Mali Under Siege: As Al-Qaeda Blockades the Capital, Sahel Militaries Re-Arm — and New Markets Open for SEE Defence Firms

With Bamako surrounded and Burkina Faso buying Chinese artillery by the dozen, the Sahel’s shifting alliances are redrawing Africa’s defence map. The West is losing ground — and South-East European manufacturers may find an opening where others retreat.

Mali Under Siege: As Al-Qaeda Blockades the Capital, Sahel Militaries Re-Arm — and New Markets Open for SEE Defence Firms

BAMAKO — The United States has urged its citizens to leave Mali “immediately” as militants linked to Al-Qaeda tighten their blockade around the capital. The warning follows weeks of attacks on fuel convoys and border routes that have left the country’s energy lifeline in tatters.

The jihadist group Jama'at Nusrat al-Islam wal-Muslimin (JNIM) has turned logistics into a weapon. Its fighters have been ambushing tanker trucks, burning depots, and severing the country’s few arteries of supply. With no access to the sea and limited storage, Mali’s economy and military are suffocating.

The result is chaos: fuel stations dry, transport crippled, universities closed, and power generation at risk. Even the Malian army — already overstretched — is struggling to move troops and equipment across the country. Analysts call it the most severe logistical collapse since the junta took power.


Regional Reverberations

The crisis has jolted Mali’s neighbours, particularly Burkina Faso and Niger, both run by military regimes and facing the same insurgent networks. Yet where Mali is besieged, Burkina Faso is arming up.

Over the past year, Ouagadougou has accelerated defence purchases on an unprecedented scale — Chinese-made armoured vehicles, rocket systems, mortars, and mobile artillery now arriving by the shipload. Russia, too, has stepped in with training and equipment for the joint “Alliance of Sahel States,” an emerging bloc of regimes that see themselves as sovereign, isolated, and determined to survive without Western help.

For the first time in decades, Europe’s influence in the region’s defence procurement is collapsing — replaced by Chinese speed, Russian willingness, and a sense of urgency that trumps all other considerations.


The Open Door for SEE Defence Manufacturers

That vacuum is not only geopolitical — it’s commercial. As France and the EU scale back their presence, a handful of South-East European (SEE) defence firms are quietly eyeing the gap.

These countries — Serbia, Bosnia & Herzegovina, Croatia, North Macedonia, and others — possess defence industries that can build the very systems the Sahel now demands: rugged, affordable, easy-to-maintain vehicles; mortars; small arms; ammunition; and modular logistics platforms.

Unlike Western prime contractors, SEE companies offer flexible pricing, shorter production cycles, and systems suited to austere environments.
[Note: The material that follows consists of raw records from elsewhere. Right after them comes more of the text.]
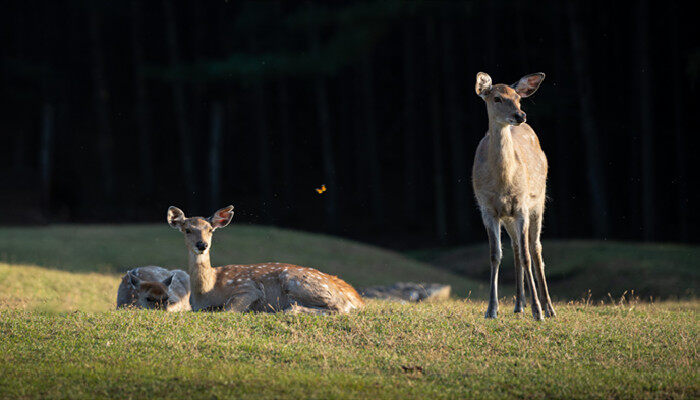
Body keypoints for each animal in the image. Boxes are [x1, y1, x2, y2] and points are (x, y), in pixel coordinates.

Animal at [166, 205, 364, 314]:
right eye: (187, 230)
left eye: (210, 230)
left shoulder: (248, 288)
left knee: (339, 307)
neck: (207, 290)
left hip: (295, 280)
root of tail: (357, 300)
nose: (202, 245)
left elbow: (229, 309)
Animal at [474, 72, 556, 322]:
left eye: (518, 98)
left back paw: (548, 308)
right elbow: (495, 255)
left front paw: (538, 311)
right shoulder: (488, 209)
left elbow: (528, 256)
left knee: (535, 248)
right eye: (497, 98)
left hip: (538, 202)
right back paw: (519, 304)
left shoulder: (521, 206)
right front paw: (491, 309)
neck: (503, 183)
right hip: (508, 217)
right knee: (517, 249)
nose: (520, 115)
For regimes like Mali or Burkina Faso — cash-strapped, sanctioned, but desperate — such suppliers could prove decisive.

“There’s a narrow window where Balkan manufacturers could step in,” says one regional analyst familiar with the sector. “The Sahel doesn’t need stealth fighters. It needs trucks that don’t break down, mortars that fire every time, and local partners who deliver without lectures.”


Risks Behind the Opportunity

Still, the opportunity comes with serious risk. Contracts in the Sahel are politically volatile; payments can stall, intermediaries abound, and reputational damage from poor oversight is real. Export compliance, end-user monitoring, and ethical safeguards remain crucial — even more so as human-rights violations mount in counter-insurgency operations.

But for manufacturers in South-East Europe — many of which already trade with Africa and the Middle East — this may be the next growth frontier. As the Sahel militarises under new patrons, the region’s demand for reliable, mid-tier European hardware is only growing.


The Bigger Picture

Mali’s blockade exposes the fragility of modern insurgency states: a few dozen militants can freeze a nation by cutting fuel. In response, the entire belt of countries from Bamako to Niamey to Ouagadougou is re-arming — fast, uncoordinated, and outside Western supply chains.

Whether this arms race stabilises or further destabilises the Sahel remains to be seen. But one fact is certain: the map of who supplies Africa’s wars is being rewritten — and for South-East Europe’s defence industry, the lines are starting to point south.